Basically everyone should have an emergency fund—investments or cash which can be easily liquidated within a 30-day window, Ten Haagen says.

Think About What Will Make You Happy

Retirement shouldn't just be a numbers game, and it's important to focus on what you really want. If your job has you stressed out and miserable, retiring a year ahead of your longstanding target date could be a great decision, even if it costs your retirement fund a few thousand dollars.
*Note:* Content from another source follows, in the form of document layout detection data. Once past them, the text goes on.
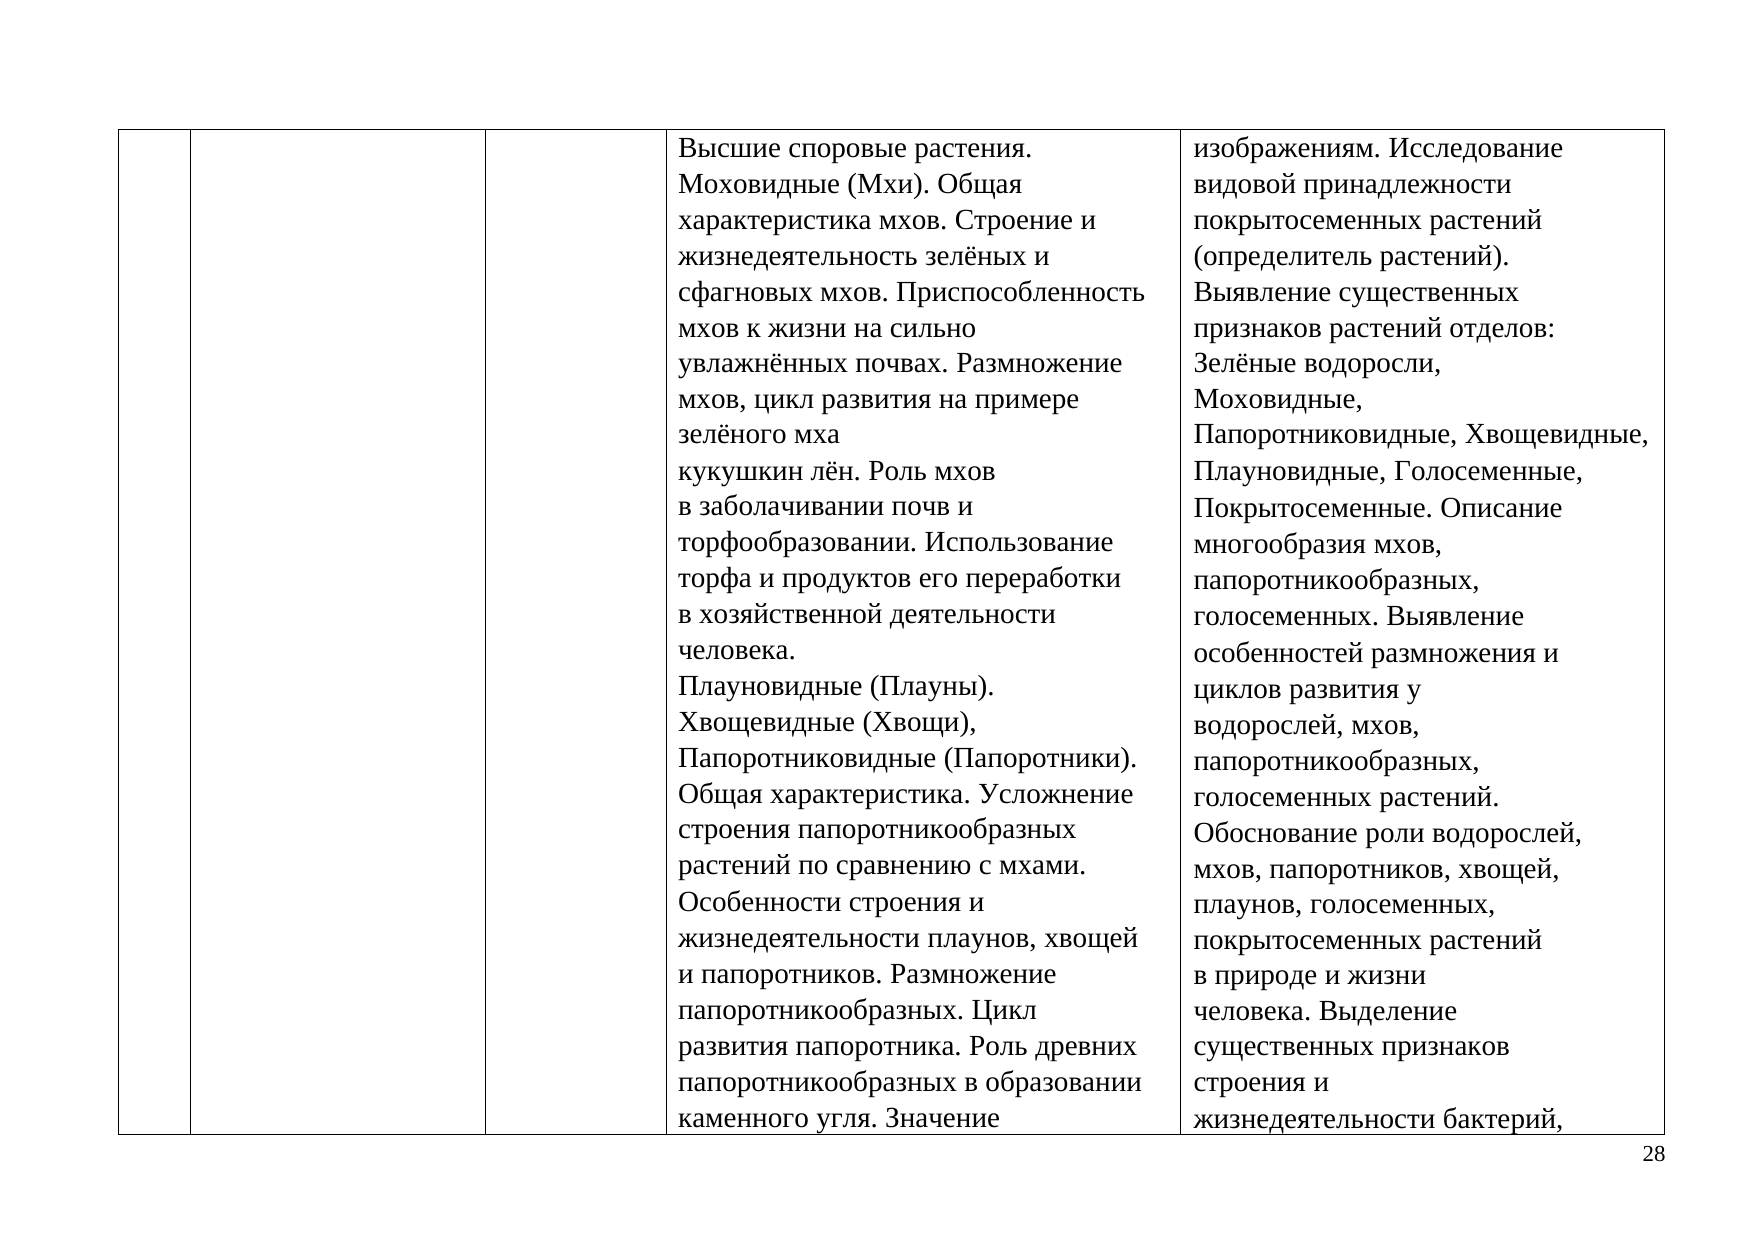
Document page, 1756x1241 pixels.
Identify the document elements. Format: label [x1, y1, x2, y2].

table_header [119, 130, 190, 1134]
table_header [191, 130, 485, 1134]
table_header [667, 130, 1180, 1134]
table_header [1181, 130, 1664, 1134]
table_header [486, 130, 666, 1134]
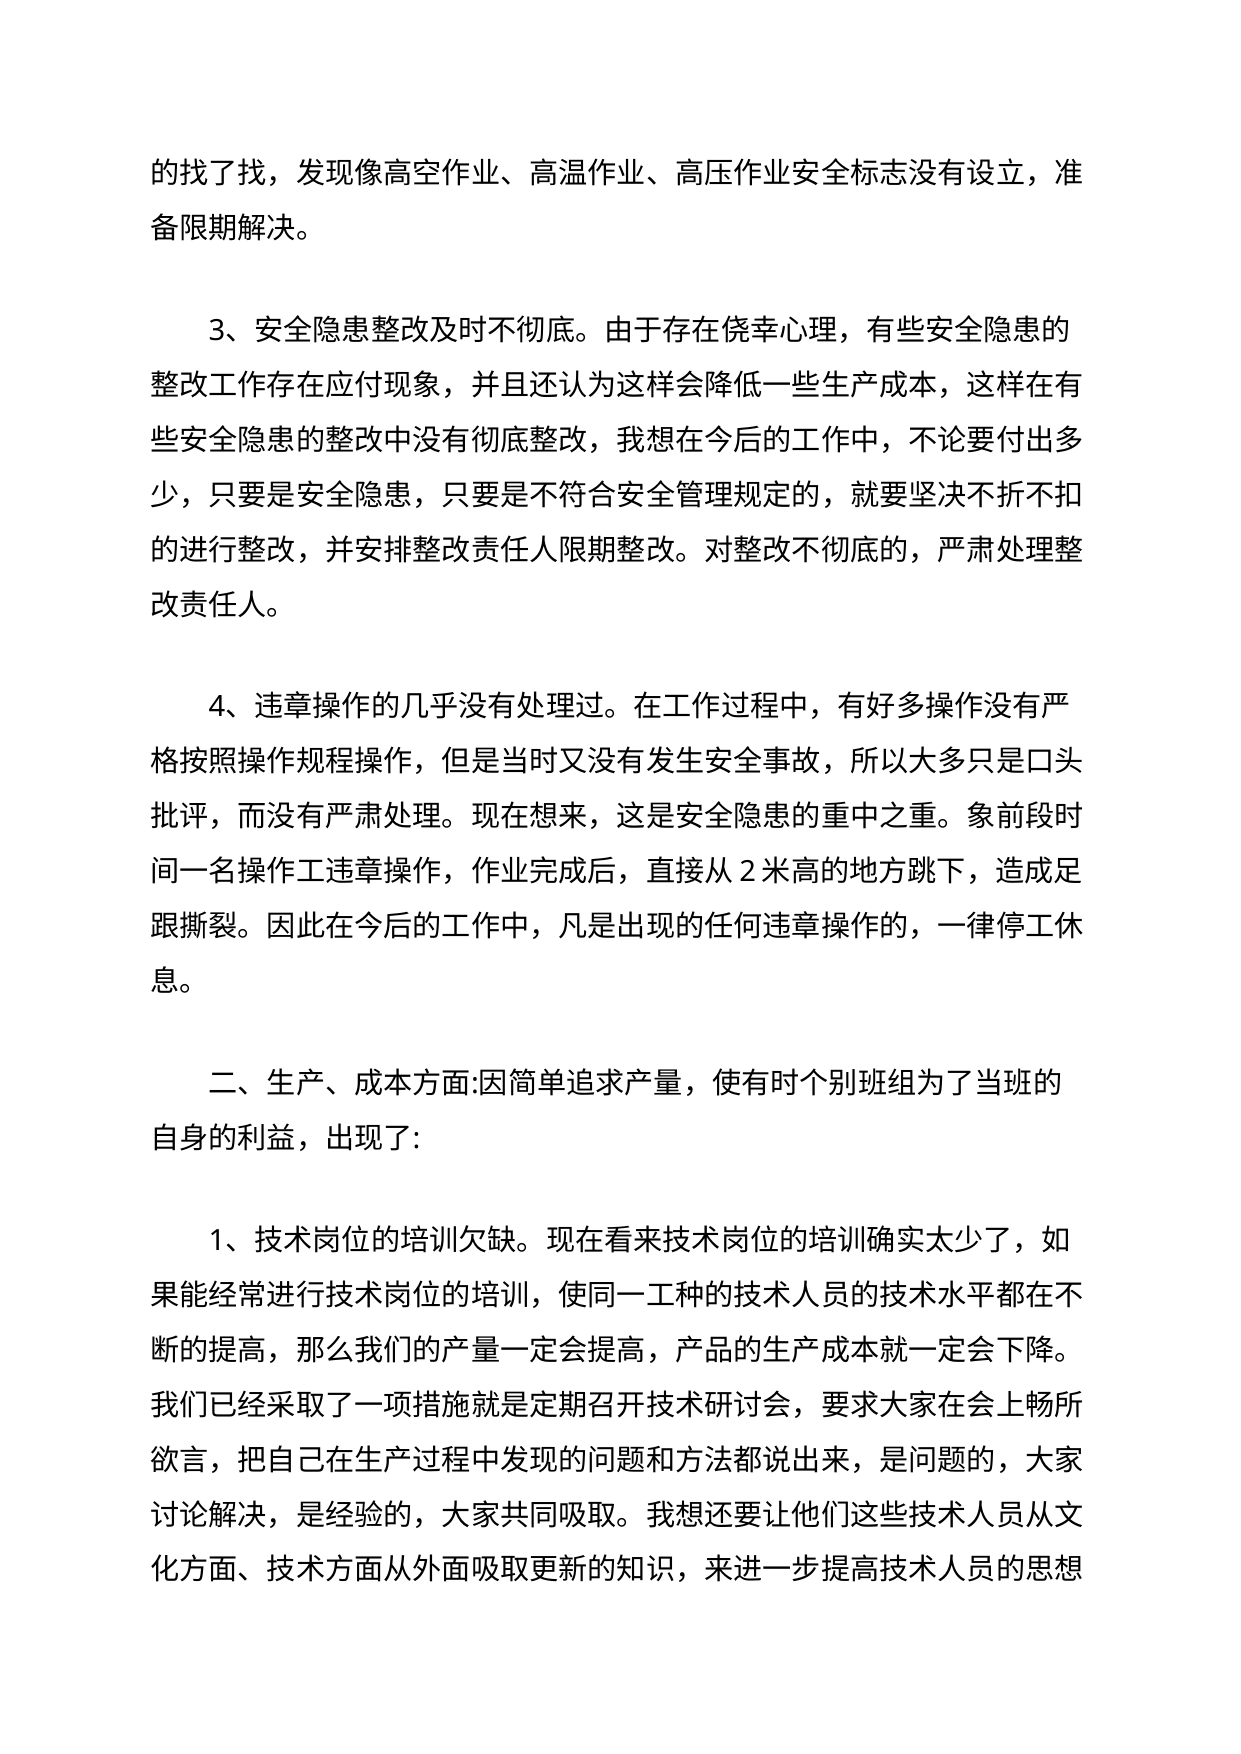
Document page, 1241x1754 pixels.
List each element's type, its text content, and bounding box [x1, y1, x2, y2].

text 4、违章操作的几乎没有处理过。在工作过程中，有好多操作没有严格按照操作规程操作，但是当时又没有发生安全事故，所以大多只是口头批评，而没有严肃处理。现在想来，这是安全隐患的重中之重。象前段时间一名操作工违章操作，作业完成后，直接从2米高的地方跳下，造成足跟撕裂。因此在今后的工作中，凡是出现的任何违章操作的，一律停工休息。 [150, 683, 1090, 1000]
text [150, 1216, 1090, 1588]
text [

Conversely, if you love your job and wonder what you'd do all day without it, it could be wise to work past your retirement date until you come up with a plan on how to fill your time.

Dana Anspach, founder and CEO of Sensible Money in Scottsdale, Arizona, puts it this way: For every decision about retirement timing, "There are two components—the financial side and the values side.

"A series of financial stress tests can help you determine if your retirement plan is sustainable or if delaying retirement would help provide a bigger cushion," she says. "But your values play an even more prominent role."

As an example of the values calculation, Anspach compared the approaches of several clients who are medical professionals facing burnout in the midst of the pandemic. Several are exploring options for accelerating their retirement, but their approaches to doing so vary widely. Some will do almost anything to find a way to make earlier retirement work, including changing their lifestyle to reduce expenses, while others prefer the security of having more money first, and plan to work longer to make that happen.

The Bottom Line

Considering retirement in times of unprecedented uncertainty can be daunting, and every decision depends on many variables, including finances, your physical health and goals you have in mind for post-career living. Before making your choice, consider consulting a professional financial advisor. Be sure to take a breath, talk over the decisions with your loved ones and avoid acting in haste. You'll likely have to live with your choice for a good, long time, and you deserve to give the matter careful consideration.